Superman never made any money for saving the world from Solomon Grundy

Thursday, March 19, 2015

Foundations

So, while looking for something else completely, I tripped over the striking factoid that Volume 13, Number 42 of the Frederick's of Hollywood catalog (published in 1958) carried images of both Jayne Mansfield and Tina Louise.

Frederick's catalogs are a cherished memory of my adolescence. Mr. Frederick had what I considered then to be an enviable job*: purveyor of preposterous undergarments for women. His catalogs were a treasure trove of titillation: pages and pages of somewhat amateurish drawings of women in lingerie and girdles and bathing suits and other sorts of unmentionables (as well as some outerwear). Each item had a more improbable construction than the last, designed to support, accentuate, amplify, or frame. Had Mr. Frederick been an architect, his buildings would have looked like something out of Dr. Seuss; as an clothing designer, he created pieces that were sexy only in some old-fashioned, naive sense of the word.

I have no idea how I came upon the catalogs; neither my mother nor any of my sisters ever wore any of the Frederick line, as least not to my knowledge. (Although some women must have, since Frederick's is still in business today.) Perhaps Ma just got on some mailing list after ordering something from Fingerhut, but however they made their way to my hands, in a Catholic household of that pre-Internet age, they were worth more than gold to a pubescent boy.

Jayne Mansfield is, of course, an icon of American pop culture. Purportedly possessing an IQ of 163, her career as sex symbol highlighted her less intellectual but no less outstanding attributes. Famous for a string of mostly bad movies as well as for being the subject of a pithy introduction from Jack Paar (written by Dick Cavett), the costar in an awesome photograph with timeless beauty Sophia Loren, the focus of a wonderful throwaway bit between Glenn Ford and young Ron Howard in The Courtship of Eddie's Father, and the hero of one of my favorite comic books, Jayne holds a special place in my heart as an underrated talent.

Tina Louise, is, of course, the embodiment of one of the eternal dichotomies of pop culture: Ginger or Maryann? This choice ranks up there with Betty or Veronica? as a pop-pysch litmus test of attraction, and Tina's movie star character on Gilligan's Island had more than enough Hollywood smolder to counterpoint Dawn Wells's Kansas wholesomeness. Like Jayne, Tina's career never created the kind of success that she seemed to want; Gilligan was not the show for her in any sense, and The Stepford Wives was probably the closest she came to critical acclaim. But she always worked, and she was another fixture of my growing up.

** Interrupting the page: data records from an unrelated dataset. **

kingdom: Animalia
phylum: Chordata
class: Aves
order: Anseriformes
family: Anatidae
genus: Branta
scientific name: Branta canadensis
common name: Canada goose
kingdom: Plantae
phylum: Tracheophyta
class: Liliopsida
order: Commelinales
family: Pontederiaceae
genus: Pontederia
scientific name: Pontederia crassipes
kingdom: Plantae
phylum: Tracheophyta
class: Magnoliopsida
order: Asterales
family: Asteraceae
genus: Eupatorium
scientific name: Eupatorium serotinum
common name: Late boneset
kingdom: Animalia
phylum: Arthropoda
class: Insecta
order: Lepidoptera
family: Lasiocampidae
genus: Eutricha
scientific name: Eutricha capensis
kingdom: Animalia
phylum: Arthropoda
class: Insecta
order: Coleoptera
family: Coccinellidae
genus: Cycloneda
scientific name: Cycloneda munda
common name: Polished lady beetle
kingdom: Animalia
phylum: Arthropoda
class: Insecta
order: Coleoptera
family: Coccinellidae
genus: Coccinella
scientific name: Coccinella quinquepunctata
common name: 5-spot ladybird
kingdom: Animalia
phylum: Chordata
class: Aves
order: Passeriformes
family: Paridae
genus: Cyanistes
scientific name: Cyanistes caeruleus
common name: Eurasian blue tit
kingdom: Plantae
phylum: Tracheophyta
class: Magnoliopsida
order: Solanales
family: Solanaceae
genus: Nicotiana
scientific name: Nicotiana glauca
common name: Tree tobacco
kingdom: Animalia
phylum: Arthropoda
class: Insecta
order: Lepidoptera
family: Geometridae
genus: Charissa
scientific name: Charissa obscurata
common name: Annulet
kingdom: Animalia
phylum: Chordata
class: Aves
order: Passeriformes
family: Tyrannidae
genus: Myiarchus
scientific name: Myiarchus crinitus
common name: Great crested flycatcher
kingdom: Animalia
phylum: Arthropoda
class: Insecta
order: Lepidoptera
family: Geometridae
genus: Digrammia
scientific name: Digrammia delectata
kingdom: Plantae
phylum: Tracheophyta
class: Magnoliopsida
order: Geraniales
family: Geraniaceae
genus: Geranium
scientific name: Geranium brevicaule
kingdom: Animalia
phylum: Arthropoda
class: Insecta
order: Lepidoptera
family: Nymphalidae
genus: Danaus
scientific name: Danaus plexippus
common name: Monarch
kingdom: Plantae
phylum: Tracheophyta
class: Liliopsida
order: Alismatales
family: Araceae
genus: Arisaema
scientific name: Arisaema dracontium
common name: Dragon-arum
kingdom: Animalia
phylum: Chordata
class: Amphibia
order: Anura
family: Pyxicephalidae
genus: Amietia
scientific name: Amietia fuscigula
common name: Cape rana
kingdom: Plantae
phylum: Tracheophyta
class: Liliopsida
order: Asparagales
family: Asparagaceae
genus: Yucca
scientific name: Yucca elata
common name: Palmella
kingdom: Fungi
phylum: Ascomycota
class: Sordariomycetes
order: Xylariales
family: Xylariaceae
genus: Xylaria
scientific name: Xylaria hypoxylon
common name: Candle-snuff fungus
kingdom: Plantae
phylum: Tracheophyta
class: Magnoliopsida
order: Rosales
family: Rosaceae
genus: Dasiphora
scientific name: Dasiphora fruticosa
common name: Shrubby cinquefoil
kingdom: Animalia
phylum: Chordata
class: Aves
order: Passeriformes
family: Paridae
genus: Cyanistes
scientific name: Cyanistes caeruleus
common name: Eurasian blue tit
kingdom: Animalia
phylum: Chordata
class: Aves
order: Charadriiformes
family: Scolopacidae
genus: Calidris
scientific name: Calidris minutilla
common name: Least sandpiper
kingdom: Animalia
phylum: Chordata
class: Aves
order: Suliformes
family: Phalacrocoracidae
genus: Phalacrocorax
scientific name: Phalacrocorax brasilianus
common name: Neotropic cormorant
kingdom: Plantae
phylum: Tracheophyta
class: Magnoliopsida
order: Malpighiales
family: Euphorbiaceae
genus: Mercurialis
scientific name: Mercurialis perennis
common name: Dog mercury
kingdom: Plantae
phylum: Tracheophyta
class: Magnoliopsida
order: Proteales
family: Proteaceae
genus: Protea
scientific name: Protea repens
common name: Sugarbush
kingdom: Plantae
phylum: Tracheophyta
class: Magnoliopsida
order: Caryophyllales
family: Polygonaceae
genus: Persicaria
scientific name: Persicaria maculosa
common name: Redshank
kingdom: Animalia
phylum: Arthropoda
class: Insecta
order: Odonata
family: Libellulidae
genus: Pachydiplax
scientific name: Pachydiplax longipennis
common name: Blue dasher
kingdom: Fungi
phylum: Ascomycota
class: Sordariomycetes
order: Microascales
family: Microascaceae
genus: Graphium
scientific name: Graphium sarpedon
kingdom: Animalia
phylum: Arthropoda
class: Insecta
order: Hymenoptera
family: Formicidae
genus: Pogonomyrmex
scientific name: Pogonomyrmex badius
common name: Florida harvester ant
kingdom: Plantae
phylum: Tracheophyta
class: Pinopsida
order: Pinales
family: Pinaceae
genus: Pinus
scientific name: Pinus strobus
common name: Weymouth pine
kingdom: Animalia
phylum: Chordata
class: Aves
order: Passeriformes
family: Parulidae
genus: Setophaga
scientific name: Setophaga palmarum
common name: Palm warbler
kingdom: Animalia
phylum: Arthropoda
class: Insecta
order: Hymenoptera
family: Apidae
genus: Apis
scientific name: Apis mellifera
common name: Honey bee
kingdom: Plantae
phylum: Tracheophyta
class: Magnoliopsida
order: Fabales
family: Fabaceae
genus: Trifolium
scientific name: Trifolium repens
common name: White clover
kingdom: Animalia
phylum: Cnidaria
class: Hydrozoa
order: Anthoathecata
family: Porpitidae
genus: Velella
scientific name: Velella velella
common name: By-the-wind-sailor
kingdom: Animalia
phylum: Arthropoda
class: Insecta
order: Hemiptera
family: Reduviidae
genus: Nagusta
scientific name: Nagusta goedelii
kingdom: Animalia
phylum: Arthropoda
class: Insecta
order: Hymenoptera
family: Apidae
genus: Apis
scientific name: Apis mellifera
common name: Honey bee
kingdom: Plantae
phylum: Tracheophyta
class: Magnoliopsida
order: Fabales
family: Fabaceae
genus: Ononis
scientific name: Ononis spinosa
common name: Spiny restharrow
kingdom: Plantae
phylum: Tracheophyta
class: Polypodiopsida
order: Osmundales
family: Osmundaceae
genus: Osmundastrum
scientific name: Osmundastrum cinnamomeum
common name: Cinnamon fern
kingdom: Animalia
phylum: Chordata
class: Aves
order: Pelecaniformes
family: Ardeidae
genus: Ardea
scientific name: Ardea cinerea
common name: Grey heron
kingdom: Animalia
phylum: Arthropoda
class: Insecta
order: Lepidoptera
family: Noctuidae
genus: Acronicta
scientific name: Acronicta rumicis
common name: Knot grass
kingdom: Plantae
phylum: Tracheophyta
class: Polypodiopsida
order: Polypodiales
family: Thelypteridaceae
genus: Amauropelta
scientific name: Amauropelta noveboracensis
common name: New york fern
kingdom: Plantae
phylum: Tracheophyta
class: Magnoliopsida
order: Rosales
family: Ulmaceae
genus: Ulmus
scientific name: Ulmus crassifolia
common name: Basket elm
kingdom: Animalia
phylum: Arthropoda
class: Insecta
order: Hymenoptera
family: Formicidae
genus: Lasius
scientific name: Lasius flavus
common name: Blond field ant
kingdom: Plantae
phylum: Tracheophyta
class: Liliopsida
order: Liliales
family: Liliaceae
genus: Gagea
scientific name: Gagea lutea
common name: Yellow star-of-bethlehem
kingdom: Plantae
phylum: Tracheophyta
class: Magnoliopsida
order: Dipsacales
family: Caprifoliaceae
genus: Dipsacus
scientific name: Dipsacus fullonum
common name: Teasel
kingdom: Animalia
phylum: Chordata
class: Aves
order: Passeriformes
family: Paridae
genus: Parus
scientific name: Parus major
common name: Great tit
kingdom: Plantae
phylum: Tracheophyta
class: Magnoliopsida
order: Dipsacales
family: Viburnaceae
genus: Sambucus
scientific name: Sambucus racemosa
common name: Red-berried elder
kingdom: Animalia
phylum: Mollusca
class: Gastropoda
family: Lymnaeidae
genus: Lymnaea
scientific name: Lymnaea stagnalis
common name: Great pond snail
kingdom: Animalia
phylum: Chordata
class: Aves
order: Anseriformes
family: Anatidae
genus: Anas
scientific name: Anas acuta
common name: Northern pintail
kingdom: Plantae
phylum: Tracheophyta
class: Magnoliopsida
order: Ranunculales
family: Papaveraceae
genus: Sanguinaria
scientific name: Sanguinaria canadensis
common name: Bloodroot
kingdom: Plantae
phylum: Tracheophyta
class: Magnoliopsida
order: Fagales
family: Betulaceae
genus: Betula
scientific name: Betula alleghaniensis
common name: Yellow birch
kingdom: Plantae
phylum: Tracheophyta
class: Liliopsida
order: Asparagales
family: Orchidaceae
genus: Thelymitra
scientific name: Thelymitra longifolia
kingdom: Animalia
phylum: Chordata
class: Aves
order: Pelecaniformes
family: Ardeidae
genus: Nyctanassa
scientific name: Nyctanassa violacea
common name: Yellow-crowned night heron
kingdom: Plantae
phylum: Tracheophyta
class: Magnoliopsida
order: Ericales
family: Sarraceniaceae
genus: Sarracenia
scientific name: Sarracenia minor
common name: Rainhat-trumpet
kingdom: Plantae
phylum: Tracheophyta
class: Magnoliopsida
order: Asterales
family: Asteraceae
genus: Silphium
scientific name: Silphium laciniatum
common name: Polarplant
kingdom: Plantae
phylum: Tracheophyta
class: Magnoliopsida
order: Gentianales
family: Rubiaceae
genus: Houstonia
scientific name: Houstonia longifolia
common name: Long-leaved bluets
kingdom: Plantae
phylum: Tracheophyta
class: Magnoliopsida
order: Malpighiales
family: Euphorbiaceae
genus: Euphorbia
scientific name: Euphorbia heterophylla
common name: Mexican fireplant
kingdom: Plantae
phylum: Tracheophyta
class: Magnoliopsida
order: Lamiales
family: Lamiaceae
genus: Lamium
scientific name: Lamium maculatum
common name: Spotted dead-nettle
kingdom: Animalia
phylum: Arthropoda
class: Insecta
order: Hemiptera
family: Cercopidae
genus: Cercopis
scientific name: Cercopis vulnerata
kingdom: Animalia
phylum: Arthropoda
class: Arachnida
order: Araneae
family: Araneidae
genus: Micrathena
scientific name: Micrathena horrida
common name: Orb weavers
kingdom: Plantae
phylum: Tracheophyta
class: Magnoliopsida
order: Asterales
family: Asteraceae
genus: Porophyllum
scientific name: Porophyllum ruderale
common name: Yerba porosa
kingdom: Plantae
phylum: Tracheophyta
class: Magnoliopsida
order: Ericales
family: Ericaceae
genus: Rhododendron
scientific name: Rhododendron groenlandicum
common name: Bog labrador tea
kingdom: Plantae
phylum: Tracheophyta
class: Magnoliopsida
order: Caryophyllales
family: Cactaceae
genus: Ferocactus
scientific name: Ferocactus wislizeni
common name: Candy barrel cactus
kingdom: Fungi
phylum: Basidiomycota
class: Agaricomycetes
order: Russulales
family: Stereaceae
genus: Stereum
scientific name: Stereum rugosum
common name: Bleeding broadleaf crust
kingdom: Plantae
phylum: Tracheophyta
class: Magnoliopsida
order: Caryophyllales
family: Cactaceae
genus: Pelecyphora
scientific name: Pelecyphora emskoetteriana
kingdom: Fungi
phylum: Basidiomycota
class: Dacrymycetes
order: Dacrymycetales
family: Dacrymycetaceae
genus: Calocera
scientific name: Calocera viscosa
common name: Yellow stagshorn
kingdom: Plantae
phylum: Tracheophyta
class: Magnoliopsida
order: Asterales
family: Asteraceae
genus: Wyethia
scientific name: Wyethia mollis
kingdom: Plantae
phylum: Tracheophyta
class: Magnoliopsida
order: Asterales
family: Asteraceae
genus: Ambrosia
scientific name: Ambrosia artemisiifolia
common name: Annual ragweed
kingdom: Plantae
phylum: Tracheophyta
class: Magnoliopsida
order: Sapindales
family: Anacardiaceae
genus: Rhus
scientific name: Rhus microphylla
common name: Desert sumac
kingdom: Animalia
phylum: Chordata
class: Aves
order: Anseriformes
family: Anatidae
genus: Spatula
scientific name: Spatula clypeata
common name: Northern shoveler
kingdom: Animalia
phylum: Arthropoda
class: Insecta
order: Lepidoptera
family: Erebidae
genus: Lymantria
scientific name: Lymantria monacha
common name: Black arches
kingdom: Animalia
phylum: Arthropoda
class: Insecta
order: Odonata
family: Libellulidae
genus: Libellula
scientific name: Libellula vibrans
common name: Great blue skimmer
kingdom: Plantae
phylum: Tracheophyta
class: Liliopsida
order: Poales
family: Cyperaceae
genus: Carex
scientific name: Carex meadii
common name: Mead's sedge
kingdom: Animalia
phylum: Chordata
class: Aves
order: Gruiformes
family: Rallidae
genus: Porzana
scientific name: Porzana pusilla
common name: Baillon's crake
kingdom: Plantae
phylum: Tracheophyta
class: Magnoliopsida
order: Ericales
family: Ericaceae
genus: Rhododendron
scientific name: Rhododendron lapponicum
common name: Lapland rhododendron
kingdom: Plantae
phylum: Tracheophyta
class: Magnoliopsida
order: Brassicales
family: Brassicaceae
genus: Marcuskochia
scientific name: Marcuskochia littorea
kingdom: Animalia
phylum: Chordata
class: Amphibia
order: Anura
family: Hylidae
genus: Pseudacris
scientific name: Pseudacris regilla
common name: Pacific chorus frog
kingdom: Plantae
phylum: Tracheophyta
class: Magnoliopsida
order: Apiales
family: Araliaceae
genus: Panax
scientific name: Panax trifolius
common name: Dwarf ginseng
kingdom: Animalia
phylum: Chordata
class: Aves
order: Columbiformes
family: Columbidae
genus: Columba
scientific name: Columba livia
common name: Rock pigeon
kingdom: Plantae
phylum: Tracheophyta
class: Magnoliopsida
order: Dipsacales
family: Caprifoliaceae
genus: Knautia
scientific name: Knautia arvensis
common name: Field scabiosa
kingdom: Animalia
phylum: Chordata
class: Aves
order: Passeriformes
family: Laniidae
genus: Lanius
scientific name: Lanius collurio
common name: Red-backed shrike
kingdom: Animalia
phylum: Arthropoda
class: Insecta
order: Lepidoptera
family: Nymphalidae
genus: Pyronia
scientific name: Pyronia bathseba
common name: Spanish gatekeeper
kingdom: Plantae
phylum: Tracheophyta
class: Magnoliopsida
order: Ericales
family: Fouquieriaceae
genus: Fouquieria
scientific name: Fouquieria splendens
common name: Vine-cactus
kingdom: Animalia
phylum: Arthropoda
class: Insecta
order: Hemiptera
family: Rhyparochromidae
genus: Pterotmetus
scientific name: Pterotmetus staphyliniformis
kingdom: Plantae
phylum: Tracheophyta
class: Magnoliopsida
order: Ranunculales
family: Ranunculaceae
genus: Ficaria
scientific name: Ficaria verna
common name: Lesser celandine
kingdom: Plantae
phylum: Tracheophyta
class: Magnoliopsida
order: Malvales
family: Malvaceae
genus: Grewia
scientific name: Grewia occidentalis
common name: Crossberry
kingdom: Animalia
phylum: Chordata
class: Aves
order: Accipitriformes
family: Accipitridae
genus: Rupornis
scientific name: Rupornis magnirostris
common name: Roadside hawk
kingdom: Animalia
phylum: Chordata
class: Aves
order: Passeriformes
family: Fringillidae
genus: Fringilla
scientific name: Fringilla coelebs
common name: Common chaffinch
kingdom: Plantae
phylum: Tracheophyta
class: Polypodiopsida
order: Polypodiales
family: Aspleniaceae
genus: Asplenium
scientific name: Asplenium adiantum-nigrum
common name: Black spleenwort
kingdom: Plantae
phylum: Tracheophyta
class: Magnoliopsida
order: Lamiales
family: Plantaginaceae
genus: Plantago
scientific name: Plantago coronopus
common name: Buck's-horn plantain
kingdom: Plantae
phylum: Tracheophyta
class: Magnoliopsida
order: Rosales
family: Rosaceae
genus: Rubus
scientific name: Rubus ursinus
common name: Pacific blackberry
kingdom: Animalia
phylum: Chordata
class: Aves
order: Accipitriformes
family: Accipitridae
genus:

That all three of these threads had come together for one fleeting moment, that there existed some ephemera that connected these different strands - this was a thing that needed to be found. The Internet did not fail me this time.


 


I guess some things are better left unfound after all.


*In 1989, I actually applied for a job in public relations at the Bali Bra factory in Charlotte, North Carolina. 
I wasn't hired, and that was the closest I ever came to being Mr. Frederick.